AMS 303 Quiz Review

2008 Quiz Questions
1. Let G be any connected graph. If C is a set of edge forming a circuit in G and K is a set of edges forming a cutset, show that C and K must have an even number of edges in common (possibly zero).
2. Let G be a connected planar graph in which every face has boundary >=4.
a) Prove that m <= 2n-4.
b) Suppose that every vertex has degree 3 or 4. Show that G must have at least 8 vertices of deg. 3. Hint: write n as n = n3 + n4.

1. Suppose that G is a simple graph this is not connected. Prove that the complement of G must be connected; that is, there is a path between every pair of vertices in G. Hint: Connecting paths will have 1 or 2 edges.
2. Let B be a connected, simple, planar graph, with all degrees at least 4.
a) Prove that m <= 2f-4.
b) From a), show that G must have at least one face bounded by 3 edges.

2005 Quiz Questions
1. Show that the removal of a vertex x disconnects the connected graph G if there exist vertices a and b in G such that every path in G between a and b passes through x.
2. Let G be a planar, simple graph with each vertex of degree at least 3.
a) Show that m <= 3f-6, b) Show that G has a face bounded by at most 5 edges.

2007 Quiz Solutions
1. Let G1 be one component of G and let G2 be the rest of G. In the complement, if x in G1 and y in G2, they are joined by an edge.
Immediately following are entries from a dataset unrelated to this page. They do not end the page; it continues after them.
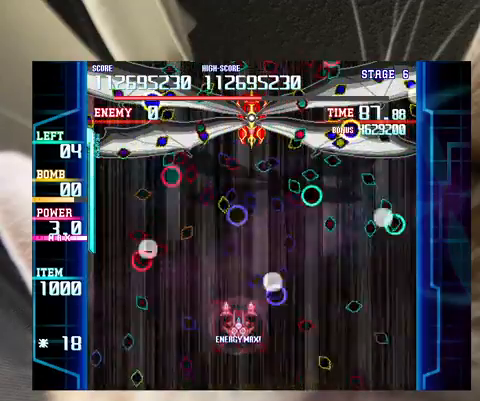
Gameplay with keyboard; each line is a JSON object with the keys held at the frame after it. "events" lists presses ("down") and releases ("up") of "a", "c", "ctrl", "d", "down", "f", "left", "right", "s", "shift", "up", "v", "x" and "z" between this image and that frame as [ms after this image, input, new state], when the widget could be followed in between. No other keys are recorded. Mouse input is not recorded.
{"keys": ["down", "right", "shift", "z"], "events": [[33, "c", "up"], [100, "down", "down"], [133, "shift", "down"], [200, "down", "up"], [233, "shift", "up"], [267, "down", "down"], [267, "shift", "down"], [467, "right", "down"], [500, "z", "down"]]}
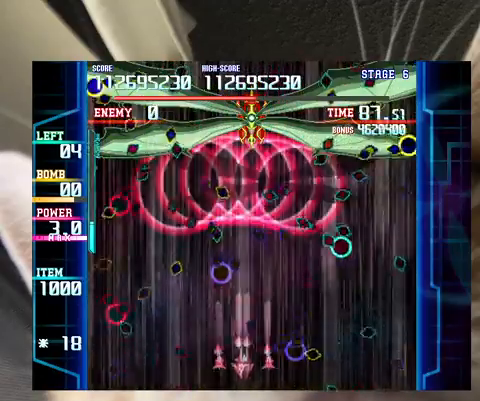
{"keys": ["up"], "events": [[67, "c", "down"], [67, "right", "up"], [67, "shift", "up"], [67, "z", "up"], [167, "right", "down"], [233, "right", "up"], [300, "down", "up"], [333, "c", "up"], [333, "right", "down"], [400, "right", "up"], [467, "up", "down"]]}
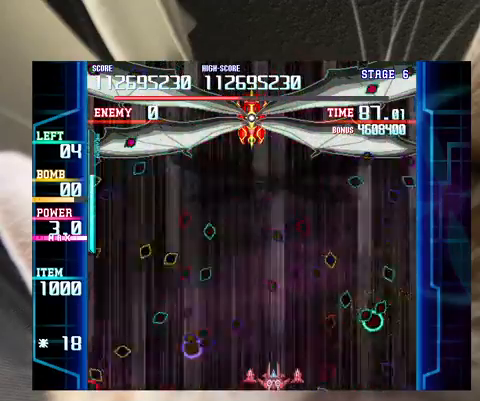
{"keys": ["left", "up"], "events": [[33, "up", "up"], [167, "up", "down"], [267, "up", "up"], [433, "left", "down"], [433, "up", "down"]]}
If x,y in G1, then there is a path x-z-y where z is any vertex in G2; similarly if x,y in G2.
2. a) 4n <= sum(deg) = 2m => (1/2)m >=n = (by Euler formula) m-f+2. Thus, 0 >= (1/2)m-f+2 or f-2 >= (1/2)m or 2f -4 >= m.
b) Suppose false and all bdy >=4, Then 4f <= sum(bdy) = 2m = 4f-8. Im possible.

2005 Quiz Solution
1. If all paths between a and b go through x, then removing x eliminates all paths betweens a and b. Thus the graph is no longer connected.
2. a) 3n <= sum of degrees = 2m --> n <= (2/3)m --> m-f+2 <= (2/3)m --> (1/3)m <= f-2 --> m <= 3f - 6.
b) Assume false so that a;; bdy >=6. Then 6f <= sum of bdy = 2m <= 2(3f-6) --> 6f <= 6f - 12. Contradiction.